Chovinisme
Chovinisme
Chovinisme de la pire espèce, mais la vérité doit être libérée de tous les préjugés, même du machisme et de toutes les pires sortes de préjugés identitaires, mais ça continue quand même.
Deux sexes et deux visions de mondes différents, l'homme d'un côté, la femme de l'autre, bien sûr pas aveugles aux aberrations ou aux mutations naturelles qui produisent des variantes hors de la courbe de Gauss. Je parle de normalité biogénétique.
Le mâle de l'espèce homo sapiens présente une déformation hormonale destinée à produire une dimorphie génétique qui produit des aspects différenciés dans la fonction et la formation phénotypique et, par conséquent, génotypique, ce qui implique des différences socialement insurmontables. Ce sont des réflexes et des piqûres résiduelles mécaniques, psychotiques, qui peuvent être apprivoisées et domestiquées, mais jamais exclues d'un comportement totalement, à tout moment, de tout comportement socialement acceptable. Que signifie être normal ?

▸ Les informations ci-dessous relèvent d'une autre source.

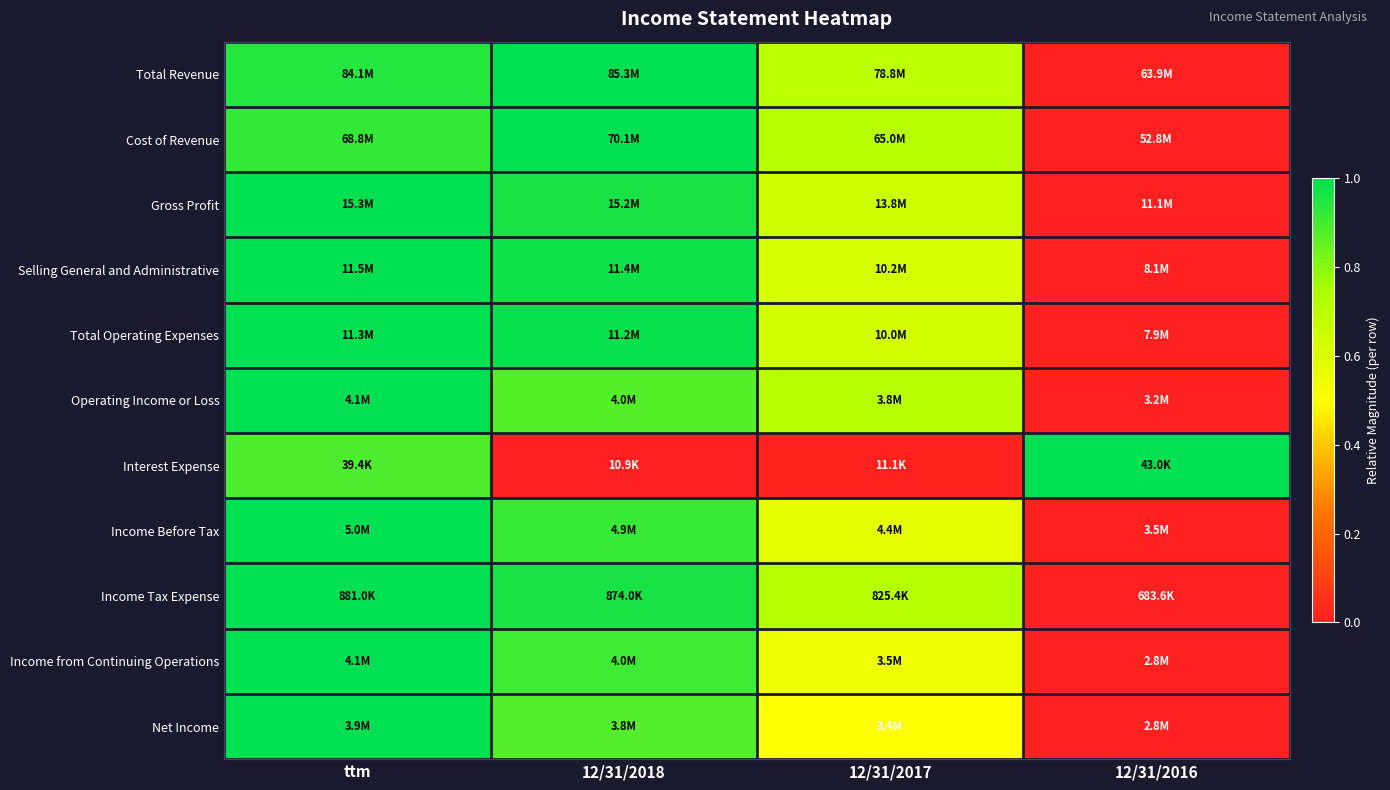

Reading left to right, extract all data points from this chart.

Total Revenue: ttm=0.9	12/31/2018=1.0	12/31/2017=0.7	12/31/2016=0.0
Cost of Revenue: ttm=0.9	12/31/2018=1.0	12/31/2017=0.7	12/31/2016=0.0
Gross Profit: ttm=1.0	12/31/2018=1.0	12/31/2017=0.6	12/31/2016=0.0
Selling General and Administrative: ttm=1.0	12/31/2018=1.0	12/31/2017=0.6	12/31/2016=0.0
Total Operating Expenses: ttm=1.0	12/31/2018=1.0	12/31/2017=0.6	12/31/2016=0.0
Operating Income or Loss: ttm=1.0	12/31/2018=0.9	12/31/2017=0.7	12/31/2016=0.0
Interest Expense: ttm=0.9	12/31/2018=0.0	12/31/2017=0.0	12/31/2016=1.0
Income Before Tax: ttm=1.0	12/31/2018=0.9	12/31/2017=0.6	12/31/2016=0.0
Income Tax Expense: ttm=1.0	12/31/2018=1.0	12/31/2017=0.7	12/31/2016=0.0
Income from Continuing Operations: ttm=1.0	12/31/2018=0.9	12/31/2017=0.6	12/31/2016=0.0
Net Income: ttm=1.0	12/31/2018=0.9	12/31/2017=0.5	12/31/2016=0.0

Ce serait une discussion pour les pairs du congrès de psychanalyse, pas pour ce politologue inexpérimenté en matière de comportement sexuel individuel.
Soyons réalistes, les femmes du genre biologique font très clairement savoir qu'elles n'aiment pas le sexe avec le mâle d'en face, et qu'elles se débrouillent très bien sans le mâle de l'espèce, contrairement aux groupes de mâles, l'affinité entre les femmes est beaucoup plus intense. et charnel que malgré l'intimité intimidante entre les groupes de mâles de l'espèce, il n'y a aucune nouvelle dans l'histoire des civilisations humaines à aucun moment que les femmes aient déclenché une guerre, les guerres sont le sport préféré des mâles, cependant les femmes sont extrêmement compétitives les unes avec les autres. autre tandis que groupe de femelles.
Très rarement quelqu’un a-t-il vraiment pris la peine d’enseigner aux hommes la meilleure méthode pour attirer les femmes vers la vie de couple hétérosexuel, tout simplement parce que la compatibilité intersexuelle est quasiment nulle. La testostérone domine l'esprit et le désir sexuel de l'homme, et comme cette substance est rare dans le corps féminin, les femmes ont peu ou pas d'appétit sexuel et le sexe les dérange souvent et devient un immense tourment pour la vie sexuelle du couple, l'une d'elles l'aime trop. , et l'autre essaie de l'éviter, en utilisant toujours des subterfuges incompris et inacceptables pour éviter le moment désagréable du rapport sexuel.
Les femmes normales ne paieraient jamais un homme pour avoir des relations sexuelles avec elles, contrairement aux hommes qui paient n'importe quelle somme ou font toutes sortes de sacrifices pour avoir un moment de sexe féminin, même les hommes normaux, les toxicomanes ne font pas partie des réglementations de ce texte donc comme le exceptions des femmes nymphomanes.
La première chose qu'il faut apprendre aux couples est que votre partenaire ne s'attend pas à avoir des relations sexuelles avec vous, pour elle c'est désagréable, animal, inélégant, fatigant et répétitif sans aucune attirance, si elle pouvait sauter tout l'acte sexuel physique et atteindre l'orgasme immédiatement serait le meilleur moyen de coexistence conjugale.
L'orgasme est agréable, relaxant, enrichissant, spirituel, transcendantal, très bon, mais l'acte sexuel serait plus ou moins comme assister à l'abattage d'un bœuf puis aller préparer un filet de bœuf juteux, la scène de l'abattoir enlève toute envie de manger viande; C'est l'acte sexuel pour l'orgasme, tout comme la scène de l'abattage du bœuf pour déguster le filet de bœuf.
Il faut guider la femme vers la partie désagréable de l'acte sexuel pour que cela ne ressemble pas à cette scène de l'abattage du bœuf à l'abattoir, il faut préparer l'esprit et le cœur de la femme en adoucissant et humanisant l'acte sexuel, et cela commence plusieurs heures et plusieurs jours avant l'acte sexuel, en se préparant en gagnant leur confiance, leur affection, leur sécurité, leur camaraderie, leur amitié, leur complicité et beaucoup d'affection et d'amour.